消費者金融の前身は質屋
1960年ごろから始まった高度経済成長期に、消費者金融業は誕生したと言われています。消費者金融業と言うと、お金を貸すところになりますので、銀行に近い業務形態だと思います。
企業や個人事業者にお金を貸すのが銀行であり、一般消費者にお金を貸すのが消費者金融ですよね。
でも、この高度経済成長期の個人の資金需要を上手くビジネスとして取り込んだのは、実は銀行ではないのです。
今になって、銀行は消費者金融業をせっせと取り込んでいると思いますが、これは消費者金融の前身が銀行ではなかったからなのです。
では、消費者金融の前身は何だったのかと言うと、それは質屋になります。
高度経済成長期では、給料も急激に上がっていきましたが、物価も急激に上がっていました。そのため、日々の生活を送るのに大変な人も多く、そうした人が当面の資金を得るために質屋を利用していたのです。
質屋業では、着物や時計などを担保に少額の金銭を貸し付けていましたが、自分の財産を担保にして借金をするという行為は、格好の良いものとは思われなかったようです。

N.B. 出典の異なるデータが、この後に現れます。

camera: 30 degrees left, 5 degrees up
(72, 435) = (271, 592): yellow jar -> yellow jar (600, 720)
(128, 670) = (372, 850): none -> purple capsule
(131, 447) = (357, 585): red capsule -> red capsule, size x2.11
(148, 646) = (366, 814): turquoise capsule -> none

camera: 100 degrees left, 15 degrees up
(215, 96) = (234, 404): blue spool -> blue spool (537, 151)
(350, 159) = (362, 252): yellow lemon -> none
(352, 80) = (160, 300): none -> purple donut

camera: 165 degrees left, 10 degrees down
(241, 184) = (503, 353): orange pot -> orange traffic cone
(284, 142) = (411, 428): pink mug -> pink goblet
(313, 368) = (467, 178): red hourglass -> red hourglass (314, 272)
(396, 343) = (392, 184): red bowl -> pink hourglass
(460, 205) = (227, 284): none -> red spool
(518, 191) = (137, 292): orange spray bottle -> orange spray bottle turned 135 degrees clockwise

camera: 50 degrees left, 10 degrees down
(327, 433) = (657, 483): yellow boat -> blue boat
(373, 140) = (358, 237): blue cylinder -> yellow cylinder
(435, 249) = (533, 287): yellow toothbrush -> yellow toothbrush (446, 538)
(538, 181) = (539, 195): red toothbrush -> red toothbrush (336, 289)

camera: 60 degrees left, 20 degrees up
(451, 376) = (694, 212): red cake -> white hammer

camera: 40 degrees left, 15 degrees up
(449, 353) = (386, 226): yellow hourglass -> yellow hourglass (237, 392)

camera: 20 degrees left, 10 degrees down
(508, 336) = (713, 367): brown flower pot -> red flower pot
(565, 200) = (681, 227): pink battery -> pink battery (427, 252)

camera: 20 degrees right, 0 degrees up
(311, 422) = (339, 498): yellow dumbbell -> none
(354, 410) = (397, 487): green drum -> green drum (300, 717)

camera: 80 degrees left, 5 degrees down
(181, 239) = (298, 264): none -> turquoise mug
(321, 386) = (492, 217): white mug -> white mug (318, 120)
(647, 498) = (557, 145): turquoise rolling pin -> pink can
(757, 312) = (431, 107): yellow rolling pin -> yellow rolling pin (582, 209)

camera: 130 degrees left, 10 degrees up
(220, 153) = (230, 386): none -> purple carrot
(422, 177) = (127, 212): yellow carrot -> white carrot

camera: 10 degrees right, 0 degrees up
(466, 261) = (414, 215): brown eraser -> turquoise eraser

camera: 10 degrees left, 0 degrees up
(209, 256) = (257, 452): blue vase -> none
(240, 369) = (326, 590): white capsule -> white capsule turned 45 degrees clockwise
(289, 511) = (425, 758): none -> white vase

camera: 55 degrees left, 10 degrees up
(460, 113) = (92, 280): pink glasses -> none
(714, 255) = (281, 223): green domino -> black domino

そこで発案されたのが消費者金融業のビジネスモデルであり、財産を担保としなくても、自分の信用でお金が借りられるというのは、当時のサラリーマンにはかなりうけたようです。
消費者金融では、質屋と違って担保に何かを差し出す必要はありません。そのこと自体がうけたというよりは、対人信用でお金を借りられるという自分のステータスとも感じられるスタイルがうけたようです。
質屋業は庶民金融と古物販売業という2つの側面を持っていますが、その庶民金融部門を発展させたのが、消費者金融業ということです。